Re: [RFC PATCH v2 0/4] mm/zsmalloc: reduce zs_free() latency on swap release path

From: Kairui Song

Date: Thu Apr 30 2026 - 04:00:54 EST


On Thu, Apr 30, 2026 at 3:43 PM Wenchao Hao <haowenchao22@xxxxxxxxx> wrote:
> The data I shared earlier was class_idx-in-obj only — no
> deferred freeing at all.
>
> > I couldn't immediately tell by looking at this vs. the cover letter. I wonder
> > what portion of the improvement comes from the deferred freeing?
>
> On top of that, we added deferred freeing in the zsmalloc
> layer (per-cpu page-pool based buffer swap + WQ_UNBOUND
> drain worker).
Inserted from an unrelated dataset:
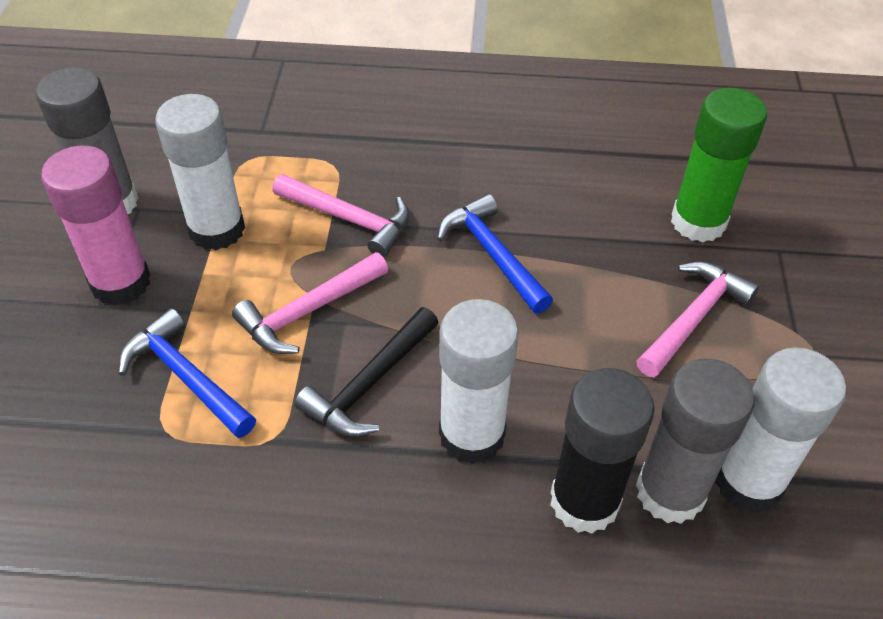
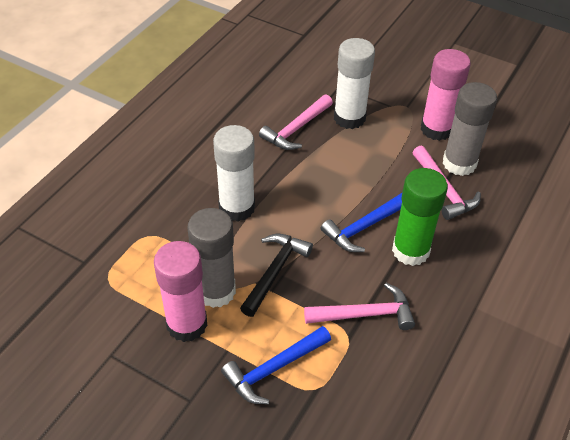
black glue stick: 1 -> 0
pink glue stick: 1 -> 2
white glue stick: 3 -> 2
With both class_idx + deferred:
>
> Test 1: concurrent munmap (256MB/process, RPi 4B):
>
> mode Base Deferred Speedup
> single 56.2ms 17.2ms 3.27x
> multi 3p 153.2ms 51.5ms 2.97x
>
> Test 2: single process munmap (various sizes):
>
> size Base Deferred Speedup
> 64MB 15.0ms 4.3ms 3.47x
> 128MB 28.7ms 8.5ms 3.37x
> 192MB 43.2ms 13.0ms 3.32x
> 256MB 57.0ms 17.3ms 3.30x
> 512MB 114.4ms 38.5ms 2.97x

Hi Wenchao,

One concern here is that the total amount of work is unchanged. I mean
you observe speed up because you offloaded the work to an async
worker. But when under pressure these workers could be a larger
burden. Is it possible for you to measure that part too?